E foi nessa época que o governo brasileiro resolveu unir toda a malha viária em um único órgão criando a Rede Ferroviária Federal S.A (RFFSA). Enquanto a nossa linha férrea já se preparava para encerrar as atividades, veio então uma outra modernidade: a estrada asfaltada. O velho trem da velha estação agora cederia espaço para novos caminhões e os automóveis individuais. O Departamento de Estradas de Rodagem – DER chegava a Caxias abrindo uma via pelo centro da cidade, passando em frente a fábrica manufatura (ainda em atividade), próximo a estação férrea de Caxias (como um ato de demonstração comparativo entre o moderno e o antigo), criando uma nova avenida (Nereu Bittencourt) e também uma nova ponte sobre o Itapecuru, mas agora de concreto e não de madeira e ferro. Chegava ao fim um áureo período caxiense que ainda não recuperamos e relembramos com saudades.
O prédio da primeira estação caxiense é o retrato da linha férrea brasileira. Abandonado, sucateado e esquecido. Quem passa pela rua Menino Deus em direção ao supermercado Carvalho ou para a ‘Ponte de Cimento’, nem se dá conta da importância que aquele terreno cercado por arame e mato, já teve para nossa cidade. E não só para Caxias, mas para todo o Maranhão. Se não fosse a CEFOL (Centro de Folclore Caxiense) na pessoa de seu fundador e presidente Antônio Cruz, incansável na luta das festividades populares da cidade e também de sua história, aquelas ruínas já teriam sucumbido por total. Não só pela ação do tempo, mas também do homem e do Poder Público.

### PARTES DO EXERCÍCIO
1. Copie do texto sobre a ferrovia de Caxias a parte entre "O prédio da" e "do Poder Público.", incluindo ambos.
2. Segundo o texto sobre a ferrovia de Caxias, quem é o fundador e presidente do CEFOL?
3. Retome o texto sobre a ferrovia de Caxias a partir do ponto em que ele termina.

### LISTAGEM DE DADOS
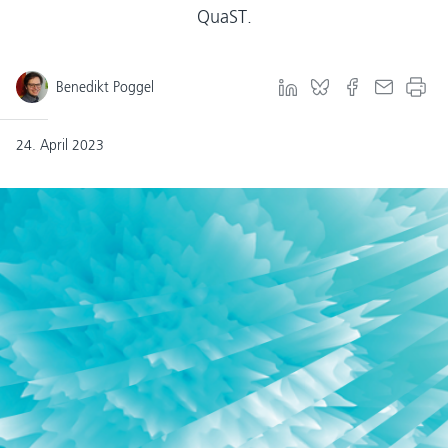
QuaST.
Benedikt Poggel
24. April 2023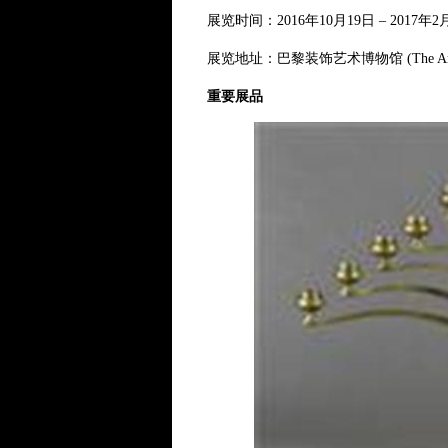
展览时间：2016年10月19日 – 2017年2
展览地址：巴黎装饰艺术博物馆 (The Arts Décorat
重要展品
--
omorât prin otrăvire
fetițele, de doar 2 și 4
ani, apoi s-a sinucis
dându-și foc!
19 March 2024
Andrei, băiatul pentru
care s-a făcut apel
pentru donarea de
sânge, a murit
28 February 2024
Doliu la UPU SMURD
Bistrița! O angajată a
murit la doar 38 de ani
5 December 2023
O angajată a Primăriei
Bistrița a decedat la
* * *
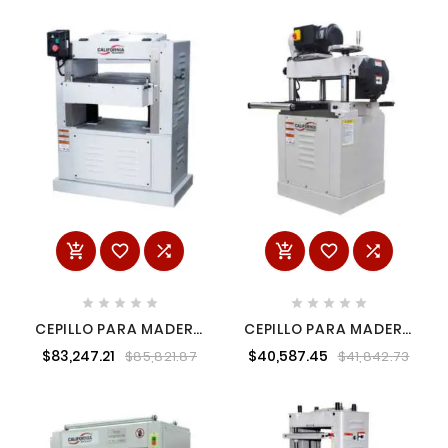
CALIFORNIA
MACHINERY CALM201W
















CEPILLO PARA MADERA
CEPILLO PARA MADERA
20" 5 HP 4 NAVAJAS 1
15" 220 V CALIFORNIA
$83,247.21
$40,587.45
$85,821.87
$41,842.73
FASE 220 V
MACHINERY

### RESPOSTAS DAS TAREFAS
1.
O prédio da primeira estação caxiense é o retrato da linha férrea brasileira. Abandonado, sucateado e esquecido. Quem passa pela rua Menino Deus em direção ao supermercado Carvalho ou para a ‘Ponte de Cimento’, nem se dá conta da importância que aquele terreno cercado por arame e mato, já teve para nossa cidade. E não só para Caxias, mas para todo o Maranhão. Se não fosse a CEFOL (Centro de Folclore Caxiense) na pessoa de seu fundador e presidente Antônio Cruz, incansável na luta das festividades populares da cidade e também de sua história, aquelas ruínas já teriam sucumbido por total. Não só pela ação do tempo, mas também do homem e do Poder Público.

2. Antônio Cruz.

3.
Já a segunda estação construída para a linha São Luís – Teresina, estava indo na mesma direção da primeira. Abandonada, arrombada e depredada estava servindo de abrigo a usuários de droga e pontos de prostituição. Foi praticamente invadida pelo Desembargador Arthur Almada Lima Filho e o Instituto Histórico e Geográfico de Caxias. E se não fosse essa invasão benéfica, estaríamos hoje vendo apenas as suas ruínas. Atualmente o prédio ocupado pelo IHGC é um belo exemplo de restauração e preservação de um patrimônio histórico, recentemente restaurado, abrigando uma casa de saber com vasto acervo para pesquisas com documentos históricos raros, livros, jornais e uma pinacoteca de artistas caxienses.
Esquerda: Ruínas da primeira estação férrea do Maranhão e a direita o prédio do IHGC reformado.
Com as novas diretrizes da política urbana no Brasil entrando em pauta nesse século XXI, a mobilidade urbana é um foco central não só nas grandes cidades como nas medias (o que inclui nossa Caxias). A tentativa de introduzir o transporte coletivo em nossa cidade já é uma realidade, mas não para expandir o nosso desenvolvimento como no passado. Mas porque enfrentamos sérios problemas no transporte com o trafego intenso, estacionamento e o custo da mobilização da classe baixa que cada vez mais reside nas periferias distantes do centro.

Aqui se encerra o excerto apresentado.